REQUIREMENTS »
1. Answer these from the talk excerpt on latency and service-level objectives:
(a) What success objective does the speaker list?
(b) What were RRD graphs mostly used for during the dot-com boom?
(c) Which company developed the statsD protocol, and in what year did it appear?
2. Pick up the talk on latency and service-level objectives after its last sentence and write how it continues.

It's easy to understand and you can also easily create multiple
slos and error budgets from the base SLI just by extending the time range.
Now, on the point of the success objective here I
have 99.95% listed.
It's three and a half nine. Realistically, this is what enterprise
customers demand these days. That means out of a million requests,
you only get 500 requests that are slow or
return what we also known was a fail or the 500
internal server error as an example. And so if you're at scale,
this should be your success objective. And I go into this in depth
a little bit in the presentation shown below on the link for my Srecon
presentation. So at this point we've
got example formulas for slis, slos and air budgets that should
be easy for folks to understand and also straightforward to implement
with most monitoring and observability tooling out there,
both open source and commercial. Of the two components of latency
and availability, availability is generally pretty easy to measure.
The most simple example is a 500 response.
You see the sorry a problem occurred. Web page latency,
however, is more difficult to get right at scale. And when I say
get it right, there are two aspects of being right. First,
does your measurement have the right precision for your scale?
That is, if I have 1 million user requests, can you generate
a latency aggregate which means you aren't leaving more than a few dozen users
off precision. Here is the number of decimal places.
The other aspect is accuracy. Is your latency aggregate
for an SLO or a monitor actually correct? In many cases I've seen
that answer is no to both and precision
versus accuracy. Precision is the number of decimal places.
Accuracy is are the values in those decimal places correct?
So let's dive in. So coming
back to this chart. This chart is an
RRD graph, and it measures network usage and calculates the 95th
percentile over a time period. And at the
time of the.com boom, you saw a lot of these RRD
graphs, and these were mostly used for
metering bandwidth. Bandwidth was built on something like five megabits at
95th percentile, meaning that if you took all your five minute bandwidth
usage measurement slices and ordered them, and took the 95th percentile,
if that number was above five megabits, you incur
overage charges. And this first popularized the
approach of using percentiles. And that would really
notably be seen about ten years later in 2011 with the
advent of the statSD protocol developed by Etsy, which provided
the p 95 was a latency aggregation metric. And I wrote more
about this in a blog post I published last year, and I'll go into some
of the content in the next slides, but this is the historical
significance of this graph.

DATA SECTION »

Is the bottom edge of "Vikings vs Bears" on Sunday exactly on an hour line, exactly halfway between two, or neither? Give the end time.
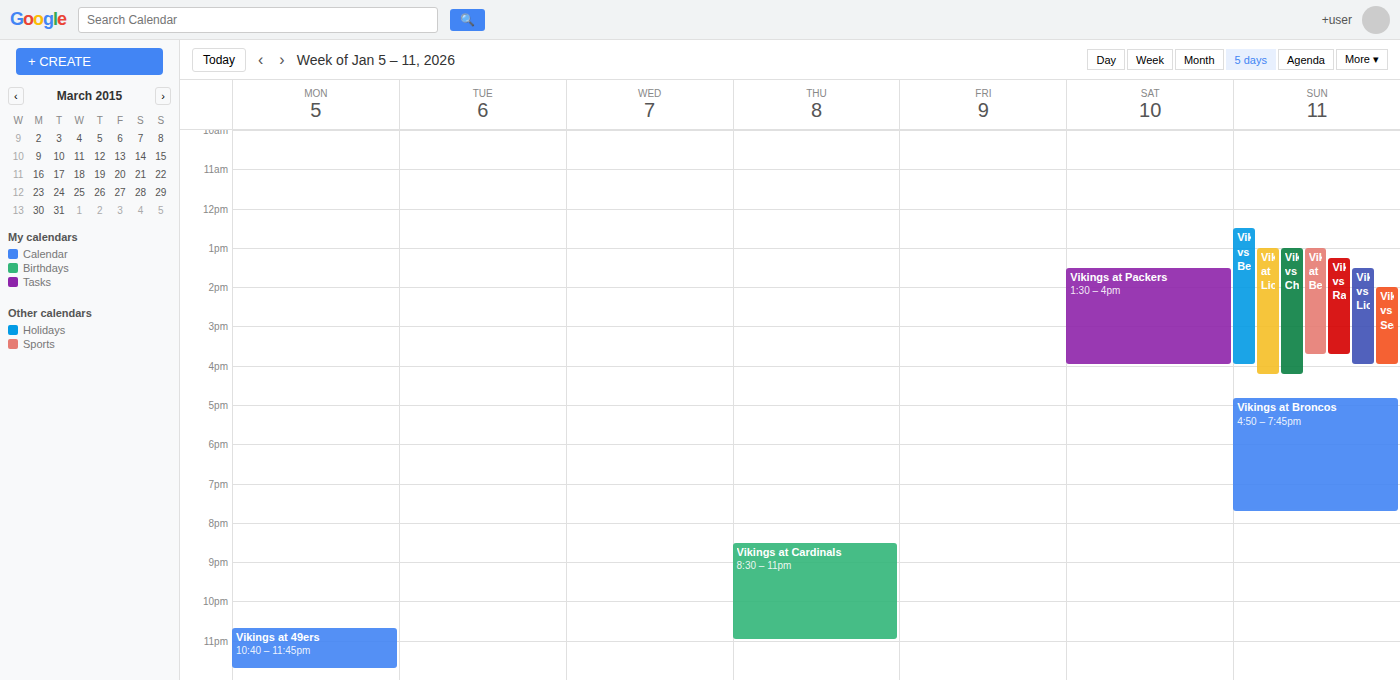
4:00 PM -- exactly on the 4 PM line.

OUTPUTS »
1.
(a) 99.95%
(b) Metering bandwidth
(c) Etsy, in 2011

2.
So let's talk about percentiles. This is a slide
from an SLO presentation I gave at Srecon 2019.
It illustrates two latency distribution profiles, which are meant to
represent service nodes that are behaving differently.
The blue distribution represents a bimodal latency
profile with lower latencies than the single mode red latency distribution.
Basically, this could be two web servers, one performing well and
one performing not as well. The red server is not performing as
well, and if we take the p 95
values for latency for each server, and we average those, we could
get an indicator of around 430 milliseconds,
and we might think that hes that's the performance of our service.
But if we combine the raw latency values from each of these distribution
sets and calculate the aggregate p 95 from those,
we'll get 230 milliseconds, and the error there
is almost 100%. And many,
if not all, of the monitoring and observability tools out there will happily
let you use an averaging function for percentiles generated from
different hosts, nodes or clusters. If your distribution
profiles are the same, no problem. That works great. But it's when
your services are behaving asymmetrically that you'll encounter large errors with
this approach, and this is a problem with percentiles.
And I talked about that in depth in that presentation.
So beware of using percentiles.
I've talked about this and ranted about this,
and this kind of illustrates the
prime condition where that's can issue. And again, if everything's running
smoothly or if you have a single node, percentiles work just great.
But it's the real world scenarios where we have different
node performance profiles and possibly hundreds
or thousands of nodes services requests that we want to be
able to handle and evaluate how our service
is performing accurately that teams into histograms
for measuring web service latency.
And I give an internal
talk. I called Dr. Histogram how I learned to stop worrying and
love latency bands at Zendesk a few years ago,
and I went into more depth on the intricacies of
these three different types of histograms in the SLO comp link below.
But in short,
there's a couple of different approaches you can use for measuring latency with histogram.
And this involves essentially collecting a latency sample and fitting
it into what we call a bucket or a bin.
And you'll see the gray and blue
bars here. Those are your buckets or bins. And so let's
take a look at how these are implemented differently. First, we could have
a log linear histogram, which you
can see the details of at openhistogram IO.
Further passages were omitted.